Written task a: In the court case extract, swap "Cuyahoga County" for "Summit County" and write out the passage starting with "Morgan v. North" and going on through "the limited partnership.".

Extract to read:
(begin)

Morgan v. North Coast Cable Co.

Decision Date11 March 1992
Docket NumberNo. 91-58,91-58
Citation586 N.E.2d 88,63 Ohio St.3d 156
PartiesMORGAN, Appellee, v. NORTH COAST CABLE COMPANY et al., Appellants.
CourtOhio Supreme Court

SYLLABUS BY THE COURT

As a general rule, a stranger to an attorney-client relationship lacks standing to complain of a conflict of interest in that relationship.

On April 9, 1987, appellee, Rick Morgan, filed a complaint in the Court of Common Pleas of Cuyahoga County against appellants, North Coast Cable Company, North Coast Cable Limited, a partnership ("limited partnership"), and Lee C. Howley, Jr. Howley is president of North Coast Cable Company, and the company and Howley are the general partners of the limited partnership.

It appears that Morgan was hired by appellants to assist them in obtaining the right to operate a cable television system in the city of Cleveland. In his complaint, Morgan alleged he was not compensated for the services provided to appellants. Morgan sought recovery against appellants based upon theories of unjust enrichment and fraud.

Appellants answered Morgan's complaint and filed a counterclaim. Appellants alleged that Morgan conspired with others to induce the Cleveland City Council not to ratify the proposed cable agreement unless substantial sums of money were paid to Morgan, and that Morgan's conduct was, among other things, a breach of good faith and fair dealing.

(end)

Written task b: Please retype the entries exactly, starting with the first entry and going on through the line with "pink cross at (194, 408): rotated".

Data items:
(begin)

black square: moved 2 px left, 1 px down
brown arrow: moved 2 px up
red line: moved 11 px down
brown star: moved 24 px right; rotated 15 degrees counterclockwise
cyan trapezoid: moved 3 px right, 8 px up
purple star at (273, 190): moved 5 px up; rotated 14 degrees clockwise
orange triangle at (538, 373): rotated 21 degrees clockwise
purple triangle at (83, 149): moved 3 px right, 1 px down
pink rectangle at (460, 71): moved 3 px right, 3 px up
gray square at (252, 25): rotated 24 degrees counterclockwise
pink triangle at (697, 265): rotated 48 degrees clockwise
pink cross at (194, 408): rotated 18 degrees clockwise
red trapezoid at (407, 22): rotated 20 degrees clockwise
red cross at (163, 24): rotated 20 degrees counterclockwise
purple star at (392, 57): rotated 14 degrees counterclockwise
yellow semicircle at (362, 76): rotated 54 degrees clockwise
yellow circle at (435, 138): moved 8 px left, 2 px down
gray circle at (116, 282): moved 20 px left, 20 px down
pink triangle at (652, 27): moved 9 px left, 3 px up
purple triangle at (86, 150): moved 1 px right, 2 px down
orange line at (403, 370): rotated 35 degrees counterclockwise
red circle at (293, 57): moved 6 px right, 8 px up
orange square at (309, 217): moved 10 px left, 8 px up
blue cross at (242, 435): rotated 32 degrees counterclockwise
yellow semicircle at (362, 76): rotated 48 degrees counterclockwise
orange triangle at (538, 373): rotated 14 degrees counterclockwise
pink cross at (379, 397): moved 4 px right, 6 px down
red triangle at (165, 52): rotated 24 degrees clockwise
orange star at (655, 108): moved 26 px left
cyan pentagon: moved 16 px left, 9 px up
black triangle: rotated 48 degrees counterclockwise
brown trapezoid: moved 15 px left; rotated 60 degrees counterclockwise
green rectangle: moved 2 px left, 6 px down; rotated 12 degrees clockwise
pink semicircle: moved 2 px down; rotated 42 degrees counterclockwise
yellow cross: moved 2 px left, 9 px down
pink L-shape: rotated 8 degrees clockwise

(end)

Worked solution a:
Morgan v. North Coast Cable Co.

Decision Date11 March 1992
Docket NumberNo. 91-58,91-58
Citation586 N.E.2d 88,63 Ohio St.3d 156
PartiesMORGAN, Appellee, v. NORTH COAST CABLE COMPANY et al., Appellants.
CourtOhio Supreme Court

SYLLABUS BY THE COURT

As a general rule, a stranger to an attorney-client relationship lacks standing to complain of a conflict of interest in that relationship.

On April 9, 1987, appellee, Rick Morgan, filed a complaint in the Court of Common Pleas of Summit County against appellants, North Coast Cable Company, North Coast Cable Limited, a partnership ("limited partnership"), and Lee C. Howley, Jr. Howley is president of North Coast Cable Company, and the company and Howley are the general partners of the limited partnership.

Worked solution b:
black square: moved 2 px left, 1 px down
brown arrow: moved 2 px up
red line: moved 11 px down
brown star: moved 24 px right; rotated 15 degrees counterclockwise
cyan trapezoid: moved 3 px right, 8 px up
purple star at (273, 190): moved 5 px up; rotated 14 degrees clockwise
orange triangle at (538, 373): rotated 21 degrees clockwise
purple triangle at (83, 149): moved 3 px right, 1 px down
pink rectangle at (460, 71): moved 3 px right, 3 px up
gray square at (252, 25): rotated 24 degrees counterclockwise
pink triangle at (697, 265): rotated 48 degrees clockwise
pink cross at (194, 408): rotated 18 degrees clockwise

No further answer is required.